**Set problem:** Update every line of the items below so that "pose" becomes "camera", with everything else left as it is. Leave the pictures out of your answer.

**Data to use:**
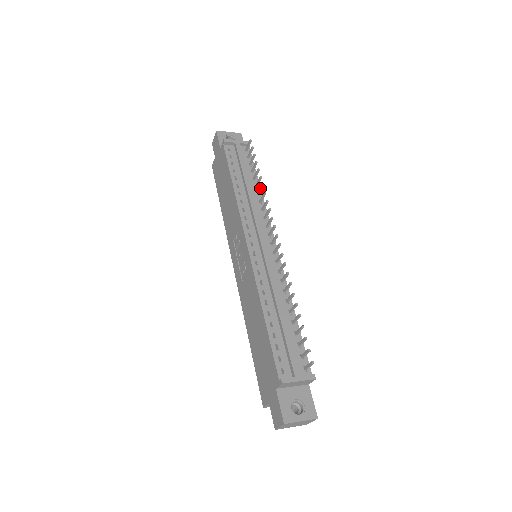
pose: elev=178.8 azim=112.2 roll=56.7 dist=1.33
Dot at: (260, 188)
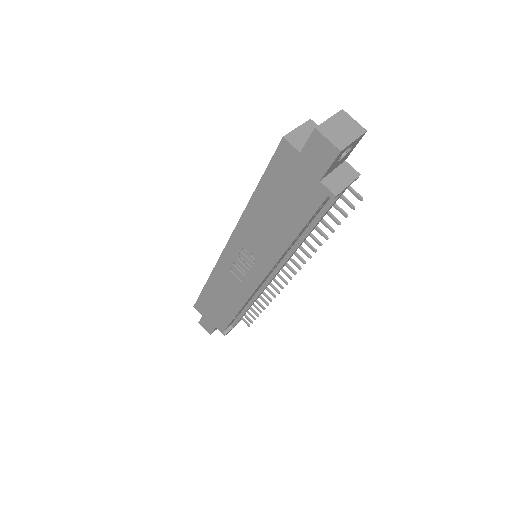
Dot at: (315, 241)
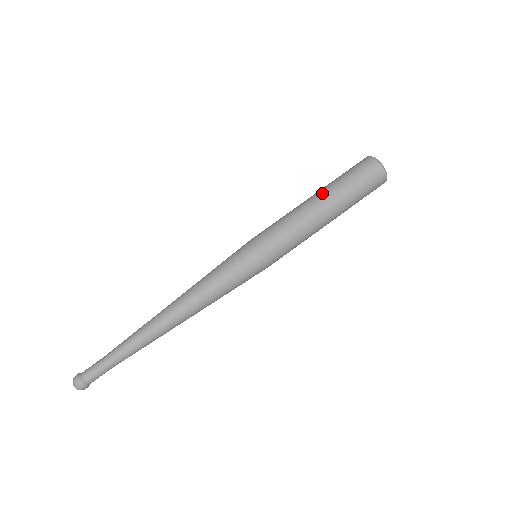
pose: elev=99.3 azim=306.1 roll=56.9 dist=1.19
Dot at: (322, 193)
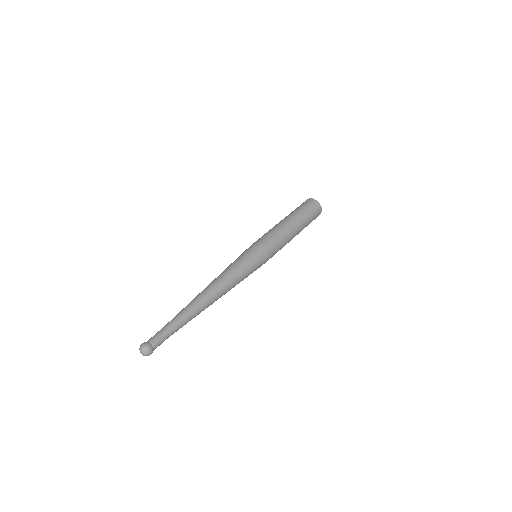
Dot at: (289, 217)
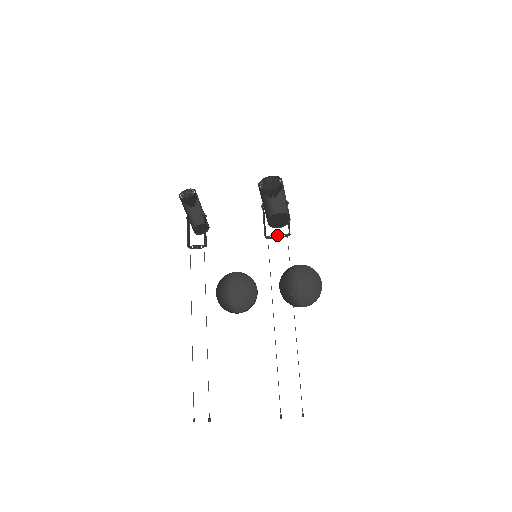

**Result of this exercise:**
camera: elev=178.8 azim=112.2 roll=56.7 dist=1.33
Dot at: (260, 188)
Dot at: (315, 241)
camera: elev=99.3 azim=306.1 roll=56.9 dist=1.19
Dot at: (322, 193)
Dot at: (289, 217)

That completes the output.